China's Too-Big-To-Fail Real Estate Giant Averts Liquidity Crisis

Last week, we reported that Beijing was suddenly on edge after a core pillar of China's housing market - China Evergrande, the mainland's second largest and the world’s most indebted property developer, saw its stock plunge and its bonds briefly halted following reports it was seeking government help to stave off a cash crunch caused the price of its shares and debt to tumble, and sparking a crisis of confidence among creditors who’ve lent the world’s most indebted developer more than $120 billion.

At the heart of Evergrande's problems was its massive debt which had hit the brick wall of China's suddenly careening housing market, leaving the company in a liquidity crunch and locked out from capital markets, preventing it from continuing its unprecedented debt expansion at a time it was facing a brutal debt maturity schedule which sees billions in existing yuan and dollar bonds set for repayment.

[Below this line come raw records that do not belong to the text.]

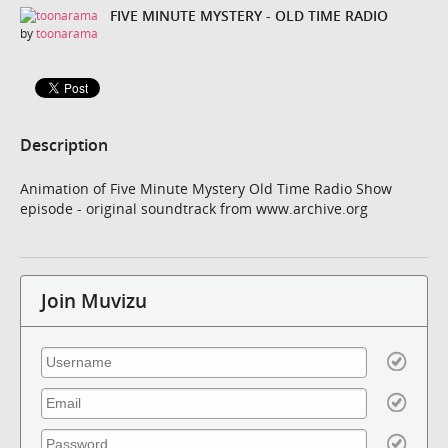
FIVE MINUTE MYSTERY - OLD TIME RADIO
by
toonarama
Description
Animation of Five Minute Mystery Old Time Radio Show
episode - original soundtrack from www.archive.org
Join Muvizu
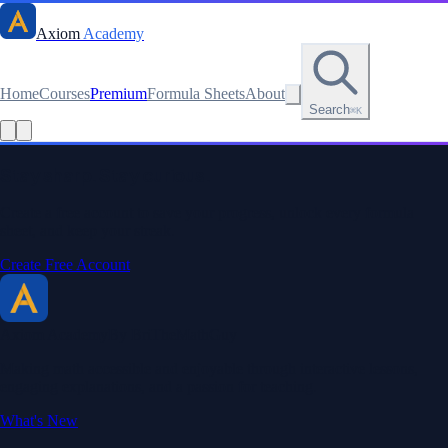
Axiom
Academy
Home
Courses
Premium
Formula Sheets
About
Search
⌘K
Read this lesson as text
Stay sharp. Stay curious.
Create a free account to save your progress, unlock every formula
sheet, and keep your streak.
Create Free Account
Axiom Academy
By BriTheMathGuy
Making math accessible and enjoyable through interactive lessons,
engaging explanations, and a passion for teaching.
What's New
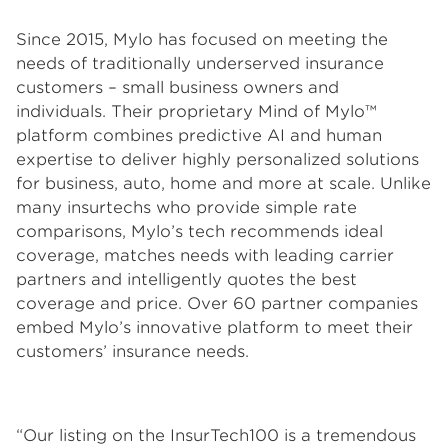
Since 2015, Mylo has focused on meeting the
needs of traditionally underserved insurance
customers – small business owners and
individuals. Their proprietary Mind of Mylo™
platform combines predictive AI and human
expertise to deliver highly personalized solutions
for business, auto, home and more at scale. Unlike
many insurtechs who provide simple rate
comparisons, Mylo’s tech recommends ideal
coverage, matches needs with leading carrier
partners and intelligently quotes the best
coverage and price. Over 60 partner companies
embed Mylo’s innovative platform to meet their
customers’ insurance needs.
“Our listing on the InsurTech100 is a tremendous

As we concluded, "If the company remains locked out of capital markets, if it can't restore access to its line of credit, and unless it can complete its reverse merger, it just may be over for Evergrande, and also for China's gargantuan housing bubble."

Fast forward to Tuesday, when the Chinese conglomerate - on the edge of a liquidity and solvency abyss - took a critical step toward avoiding a cash crunch that had threatened to roil the nation’s $50 trillion financial system and reverberate across global markets.

As Bloomberg reports, following a turbulent few days which saw Evergrande bonds plunge and in which banks, bondholders and senior government officials grew alarmed about Evergrande’s financial health, the world’s most indebted developer said it reached an agreement with a group of strategic investors to avoid repayments that would have soaked up most of the company's available liquidity and potentially crippled the junk-rated company’s balance sheet.

On Tuesday, Evergrande said that investors holding equity stakes worth about 86.3 billion yuan ($12.7 billion) agreed to keep their shares and not require the company to buy them out. That group represents the majority of the 130 billion yuan in shares held by strategic investors in its Hengda Real Estate unit, who could demand repayment in January under certain conditions. Evergrande is also in talks with the remaining investors on similar deals. The developer has finished negotiations with investors holding 15.5 billion yuan of equity interests, who are seeking further approvals. Talks with investors holding the remaining 28.2 billion yuan are ongoing.

The deal buys crucial time for Evergrande to rein in a complex web of liabilities that some analysts have said makes the property behemoth too big to fail.

“The agreement solves the core issue of Evergrande, which is liquidity concern,” said Raymond Cheng, a property analyst at CGS-CIMB Securities. It's also known as "kicking the can."

As reported last week, as part of an agreement Evergrande struck with some of its largest investors, the company raised about 130 billion yuan ($19bn) by selling shares in its subsidiary Hengda Real Estate which it hoped to float on the Shenzhen’s stock exchange through a merger with an already listed company; Evergrande would need to repay investors if failed to win approval for a backdoor listing on the Shenzhen stock exchange by Jan. 31. 

Evergrande owes $88 billion to banks, shadow lenders and individual investors across China and has borrowed $35 billion from bondholders around the world. More than 2 million homebuyers have given the company down payments on yet-to-be-completed properties.

Relief after Evergrande’s announcement late Tuesday in Hong Kong helped send the company’s dollar bonds surging, although at 80 cents on the dollar it was still trading slightly lower than before investor angst exploded to the fore on Thursday.

Last week’s losses came after reports that Evergrande had warned provincial officials of a liquidity squeeze, citing its obligation to return money to some strategic investors if it failed to win approval for a backdoor listing of its main real estate assets in China by Jan. 31. While Evergrande dismissed the reports as based on rumors and “fabricated” documents, the news contributed to a selloff in high-yield bonds across Asia and prompted several Chinese banks to hold emergency meetings to assess their exposure.

While it was unclear if China’s authorities played any role in the agreement, China’s cabinet and its financial stability committee, chaired by Vice Premier Liu He, have discussed risks posed by Evergrande without making any decisions on whether to intervene, Bloomberg reported citing people familiar with the matter said before Evergrande’s announcement.

Had the company failed to reach an agreement with investors, Chinese regulators were considering options to support the developer, such as directing state-owned companies to take stakes in Evergrande or giving the company a green light for its proposed listing of an electric-vehicle unit in China, Bloomberg added, confirming just how "systemic" the company is to Beijing and the local economy. 

In the end, those pragmatists who were confident that China would not allow the company to fail were proven right. Indeed, speculation that authorities would bail out the company solve any liquidity problems is one reason why its shares and bonds rallied even before Tuesday’s announcement.

The amusing irony is that even though China’s government has long threatened it would allow critical companies to fail, it boldly continues its long history of bailing out systemically important companies to maintain financial stability. While policy makers have in recent years sought to instill more market discipline and reduce moral hazard, the economic shock caused by the Covid-19 pandemic has refocused their attention on stability.